Document structure recognition data:
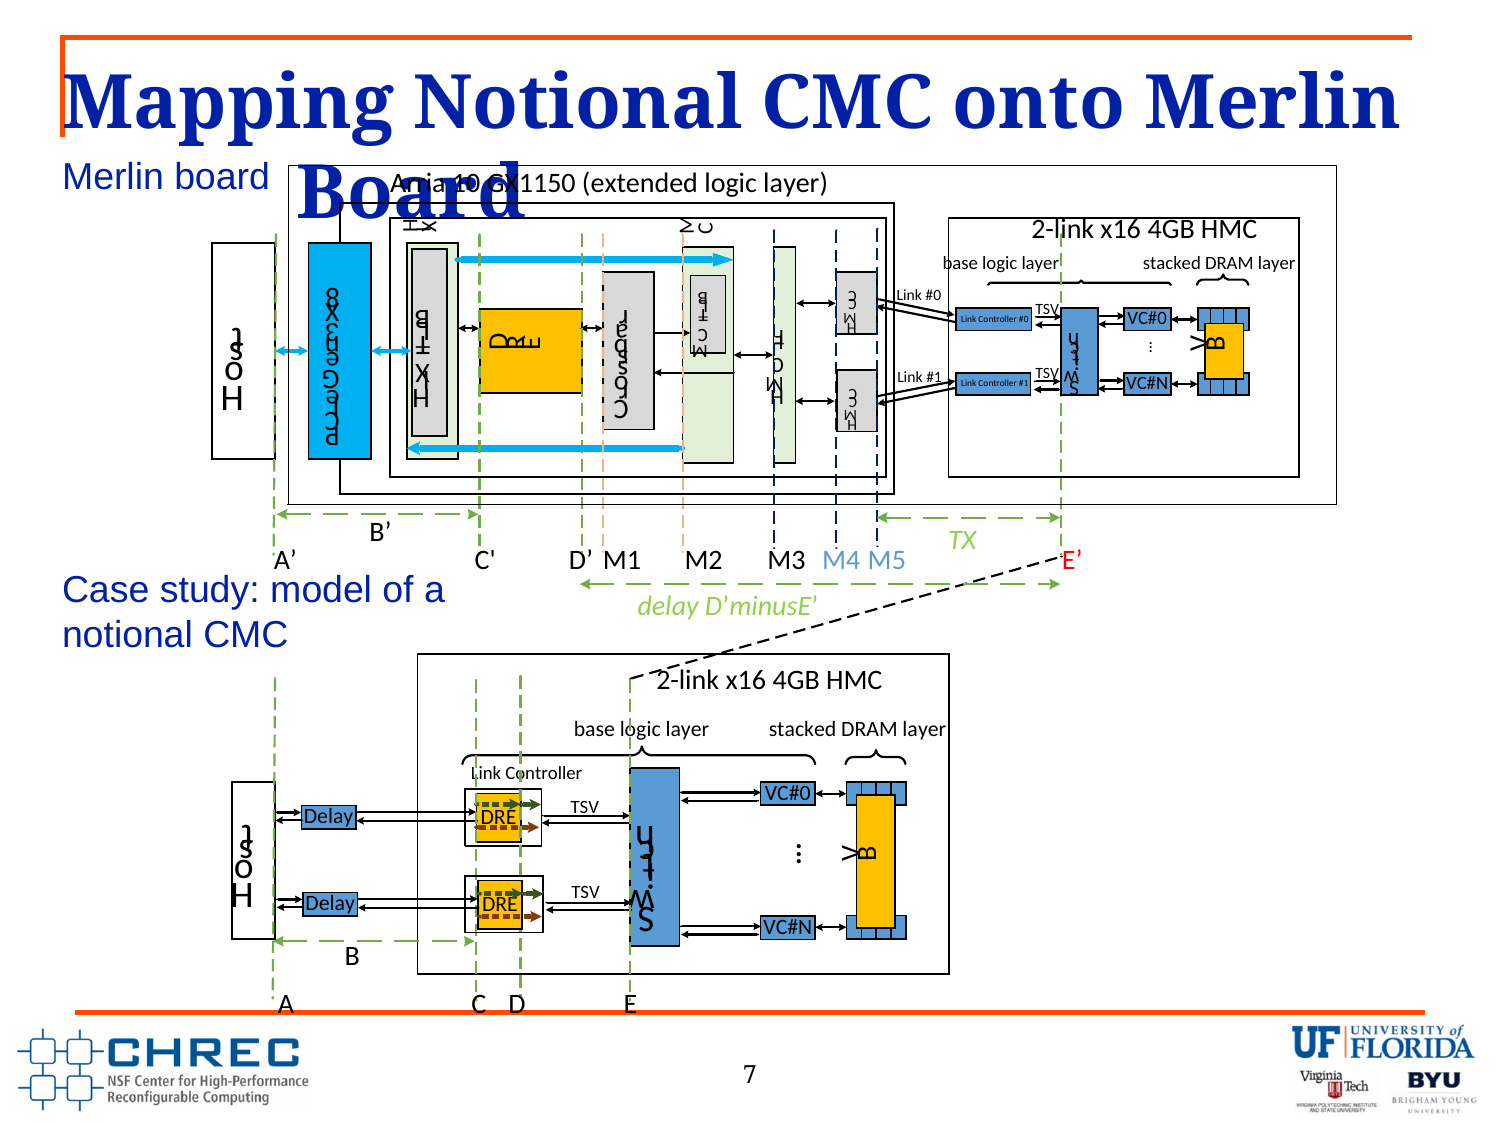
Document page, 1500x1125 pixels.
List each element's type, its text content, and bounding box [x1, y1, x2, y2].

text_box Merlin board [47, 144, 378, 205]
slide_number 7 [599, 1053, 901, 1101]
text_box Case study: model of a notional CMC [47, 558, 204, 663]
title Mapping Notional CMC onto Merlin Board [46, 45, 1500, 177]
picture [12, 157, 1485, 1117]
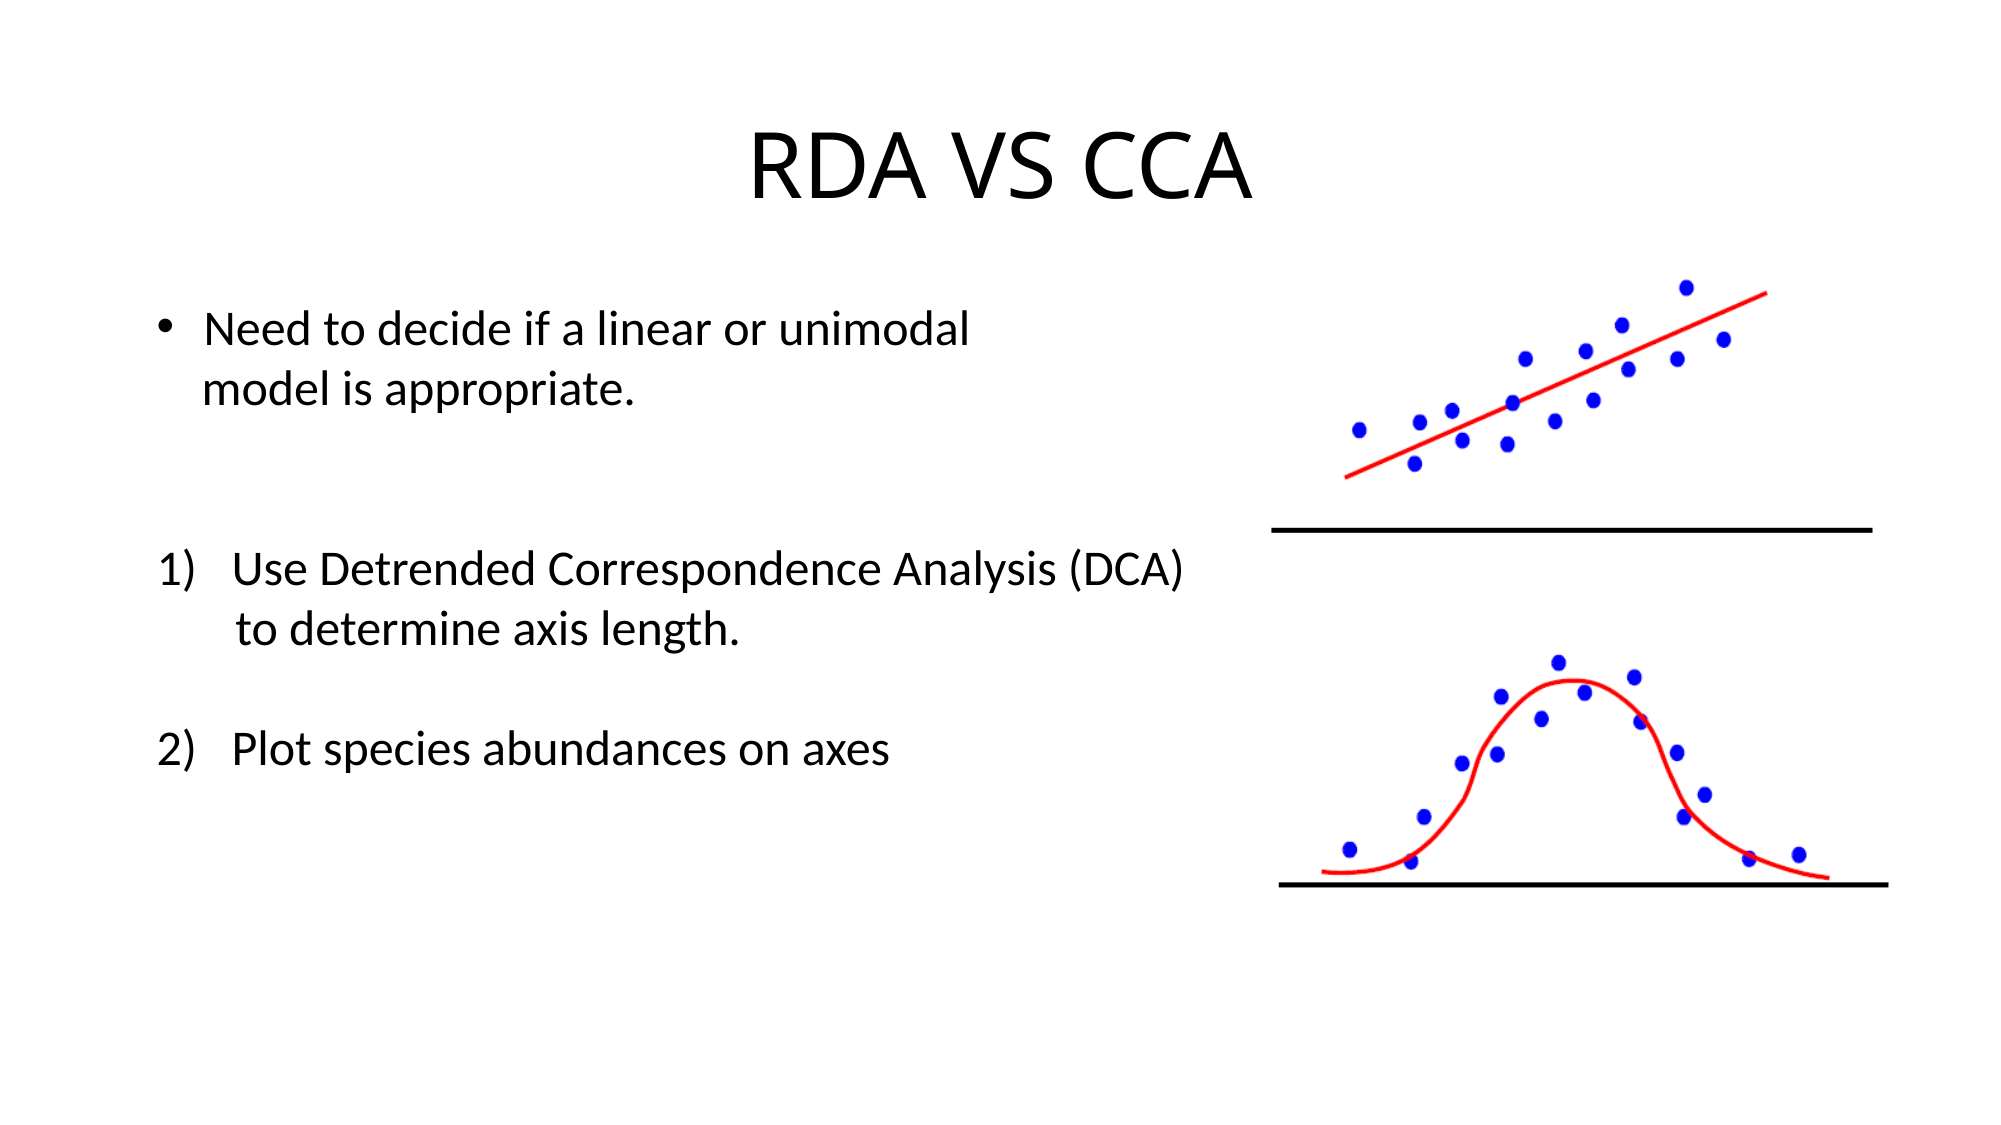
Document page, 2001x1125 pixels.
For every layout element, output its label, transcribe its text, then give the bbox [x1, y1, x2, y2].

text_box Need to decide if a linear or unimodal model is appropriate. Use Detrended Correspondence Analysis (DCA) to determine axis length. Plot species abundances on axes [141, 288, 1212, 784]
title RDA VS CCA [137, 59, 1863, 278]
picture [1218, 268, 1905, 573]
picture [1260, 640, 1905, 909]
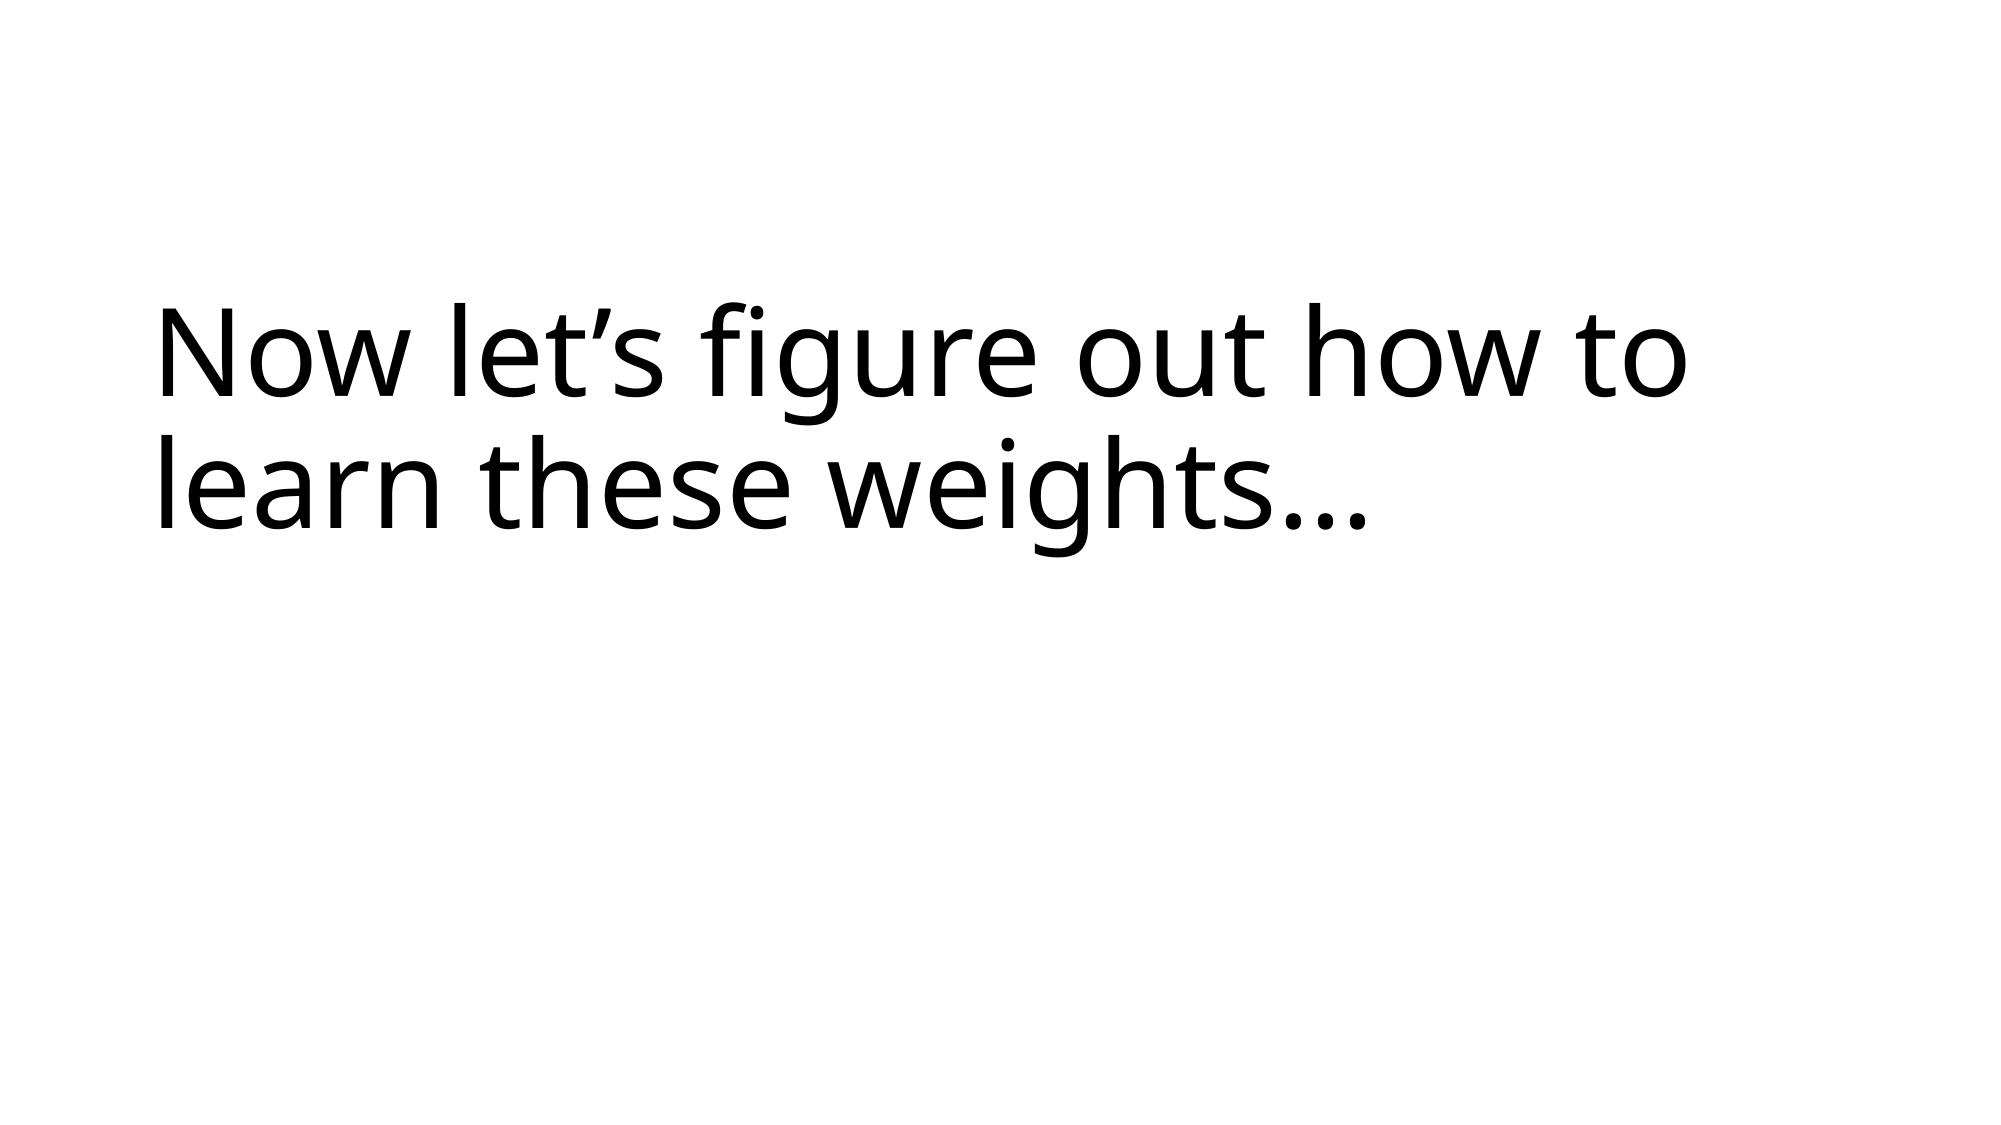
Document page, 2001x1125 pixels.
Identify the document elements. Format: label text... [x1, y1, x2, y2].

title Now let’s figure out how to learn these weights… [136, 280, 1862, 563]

Work task:
Your task is to restate, word for word, each line from the one that includes "Identify the document" to the end of the records, with both ends included and nothing else.

Answer space:
Identify the document elements. Format: label text... [x1, y1, x2, y2].

title Now let’s figure out how to learn these weights… [136, 280, 1862, 563]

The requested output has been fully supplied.